I agree but you can say the same about the IBM.
:Also the orignal Mac was very very very underpowered, sure it may have been intuitive. But most people prefered to spend less money and learn to use less glamorous tools like Visi-On, or Symphony, or 1-2-3, or WordPerfect… than having to swap 5+ floppy drives in order to run a word processor (am I the only one who has forgotten about the insane amount of floppies one had to swap to get early versions of Word or Works loaded?).
As was the IBM clones, I still to this day don’t know why people even bothered even with white box knock offs, Amiga, Atari ST, and yes even the Mac was a generation ahead of the x86 at the time and the IBM wasn’t exactly user freindly.
It is really funny that the first desktop enviroment the x86 got was ported from the C64.
I have an original 400k floppy that has MacOS, MacWrite and MacPaint. It wasn’t until latter that one had to use multiple floppies.
The PC clone did not catch on for a while because they were not 100% compatible with the IBM PC.
I remember taking a class that my Boss at the time paid for, which taught basics in DOS such as formating a floppy, copying files, moving files, loading programs etc. When the Mac came out it was easy to do all that with a short lesson. I remember spending hours using MacPaint. It was truly amazing at the time. If you are not old enough to remember the transition from CLI to GUI you do not understand the revolution, but it was a big deal at the time. My only other computer experience before using a Mac was programing in basic using punch cards. The Mac interface was a revolution. Don’t look back at timelines and say other GUI’s came out first because the MAC was the first GUI that most people used or saw. If you weren’t there you don’t get it. Sorry.
How did you determine that? The orginal Mac was about 4Mhz 68000 and was competing with about 5Mhz 8086’s. It doesn’t take much of a comparison to notice that an 8088 is a 16/8 bit (ok 16/16 if you got an 8086) computer and the 68000 was a 32/16 bit computer.

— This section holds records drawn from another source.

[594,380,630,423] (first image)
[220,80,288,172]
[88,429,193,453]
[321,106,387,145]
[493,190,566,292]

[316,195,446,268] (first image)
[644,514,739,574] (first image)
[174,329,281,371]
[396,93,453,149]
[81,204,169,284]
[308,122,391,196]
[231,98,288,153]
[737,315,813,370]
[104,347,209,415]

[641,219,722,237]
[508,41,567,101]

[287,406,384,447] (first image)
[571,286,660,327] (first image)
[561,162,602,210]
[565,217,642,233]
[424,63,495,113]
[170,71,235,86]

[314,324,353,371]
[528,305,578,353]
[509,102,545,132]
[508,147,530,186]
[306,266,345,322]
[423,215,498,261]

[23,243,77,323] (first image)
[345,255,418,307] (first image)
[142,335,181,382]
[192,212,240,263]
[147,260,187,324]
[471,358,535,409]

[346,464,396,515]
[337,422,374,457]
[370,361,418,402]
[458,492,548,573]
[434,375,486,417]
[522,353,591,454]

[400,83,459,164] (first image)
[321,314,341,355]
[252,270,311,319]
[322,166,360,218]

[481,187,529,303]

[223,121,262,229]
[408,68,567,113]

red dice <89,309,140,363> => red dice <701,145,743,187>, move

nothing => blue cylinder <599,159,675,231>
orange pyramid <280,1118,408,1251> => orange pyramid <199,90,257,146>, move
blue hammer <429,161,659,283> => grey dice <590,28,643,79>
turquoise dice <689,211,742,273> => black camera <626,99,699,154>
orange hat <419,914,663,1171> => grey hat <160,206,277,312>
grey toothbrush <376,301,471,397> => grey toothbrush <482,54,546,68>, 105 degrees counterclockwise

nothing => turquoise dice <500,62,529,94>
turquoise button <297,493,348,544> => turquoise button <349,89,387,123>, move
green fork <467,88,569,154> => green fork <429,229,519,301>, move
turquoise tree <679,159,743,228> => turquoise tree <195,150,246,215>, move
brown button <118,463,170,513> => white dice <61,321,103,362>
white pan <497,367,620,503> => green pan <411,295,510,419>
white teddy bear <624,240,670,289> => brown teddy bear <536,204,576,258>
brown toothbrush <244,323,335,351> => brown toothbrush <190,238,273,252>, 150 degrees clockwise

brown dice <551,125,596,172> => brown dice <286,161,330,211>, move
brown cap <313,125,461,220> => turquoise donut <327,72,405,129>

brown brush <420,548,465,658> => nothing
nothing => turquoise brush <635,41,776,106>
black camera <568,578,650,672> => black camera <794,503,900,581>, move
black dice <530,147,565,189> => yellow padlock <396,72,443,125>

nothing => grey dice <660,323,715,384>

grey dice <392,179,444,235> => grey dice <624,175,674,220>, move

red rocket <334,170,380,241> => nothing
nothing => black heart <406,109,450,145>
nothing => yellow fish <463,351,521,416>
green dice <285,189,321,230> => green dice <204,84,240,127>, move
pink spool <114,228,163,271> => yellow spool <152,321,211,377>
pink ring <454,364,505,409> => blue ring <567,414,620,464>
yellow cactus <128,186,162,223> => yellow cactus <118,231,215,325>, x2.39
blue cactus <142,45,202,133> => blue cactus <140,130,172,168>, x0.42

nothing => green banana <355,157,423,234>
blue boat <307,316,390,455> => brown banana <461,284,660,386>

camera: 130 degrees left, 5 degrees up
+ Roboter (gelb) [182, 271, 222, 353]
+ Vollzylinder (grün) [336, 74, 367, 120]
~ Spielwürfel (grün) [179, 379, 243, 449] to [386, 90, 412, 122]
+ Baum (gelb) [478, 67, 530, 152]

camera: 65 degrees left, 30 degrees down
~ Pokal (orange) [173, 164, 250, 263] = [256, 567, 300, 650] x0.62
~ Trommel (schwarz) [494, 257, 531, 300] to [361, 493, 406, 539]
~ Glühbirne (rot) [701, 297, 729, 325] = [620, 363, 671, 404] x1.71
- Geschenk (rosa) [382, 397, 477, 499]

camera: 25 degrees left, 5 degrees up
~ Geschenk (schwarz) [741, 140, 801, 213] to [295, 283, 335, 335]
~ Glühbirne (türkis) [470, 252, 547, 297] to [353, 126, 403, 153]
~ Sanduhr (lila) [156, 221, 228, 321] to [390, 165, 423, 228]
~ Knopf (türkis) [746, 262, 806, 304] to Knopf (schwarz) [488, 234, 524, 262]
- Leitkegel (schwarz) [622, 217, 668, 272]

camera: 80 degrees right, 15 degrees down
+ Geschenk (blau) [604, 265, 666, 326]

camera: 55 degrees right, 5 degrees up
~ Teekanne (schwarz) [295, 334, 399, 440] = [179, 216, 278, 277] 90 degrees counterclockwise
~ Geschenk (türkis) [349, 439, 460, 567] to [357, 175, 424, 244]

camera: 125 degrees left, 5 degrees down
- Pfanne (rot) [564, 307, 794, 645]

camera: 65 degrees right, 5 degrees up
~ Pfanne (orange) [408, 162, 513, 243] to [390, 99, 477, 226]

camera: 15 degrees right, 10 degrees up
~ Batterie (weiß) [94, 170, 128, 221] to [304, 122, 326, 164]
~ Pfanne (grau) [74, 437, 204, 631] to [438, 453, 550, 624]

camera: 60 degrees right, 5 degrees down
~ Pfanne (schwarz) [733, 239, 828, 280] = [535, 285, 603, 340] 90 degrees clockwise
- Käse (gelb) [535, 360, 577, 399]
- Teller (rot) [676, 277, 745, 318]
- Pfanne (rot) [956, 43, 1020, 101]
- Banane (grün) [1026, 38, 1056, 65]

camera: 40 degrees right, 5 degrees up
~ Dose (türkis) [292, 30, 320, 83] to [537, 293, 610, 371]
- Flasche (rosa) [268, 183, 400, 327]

Apple never made a 16 bit Mac. At the time and until just a few years ago, most laser printers where running 68000 chips.
The first 68000 chip could handle about 24 megs of ram, the x86 couldn’t hanle that much ram until the 80286. Intel didn’t give us 32bit computers until the 80386.
I remeber that the first Mac cost me just over $2000 and the IBM PCs were selling for around $4500.
Of course, that $4500 PC probably came with a 286 processor, 256k of RAM, a hard disk, expansion slots, a colour screen and a printer…
Compared to the first Mac – a 68000, 128k RAM, no hard disk, black & white screen, extremely limited expansion and an actual pricetag of $2,495.
I think he ment in memory the first Mac shiped with I think 128K of memory and like the first Amiga you needed to upgrade your RAM before you could do anything useful with them as out of box the RAM was just to dinky for desktop OS
The first 68000 chip could handle about 24 megs of ram, the x86 couldn’t hanle that much ram until the 80286. Intel didn’t give us 32bit computers until the 80386.
The 68000 was a bit of a hybrid – 32 bit registers, 16 bit ALU, 24 bit address space.
286 based machines came out in 1984, the same year as the original Mac. Of course, 286-based PCs cost a lot more as well (competition for the original Mac was definitely the 8086/88-based XT and clones). The ‘020 was first used in a Mac with the Mac II, ca. 1987, about a year after Compaq released the first 386.
The 386 came out in 1985 and was a fully 32 bit CPU (machines started appearing 1986). Motorola’s equivalent would have been the ‘030, released ca. 1987, first used in a Mac in the IIx, 1988.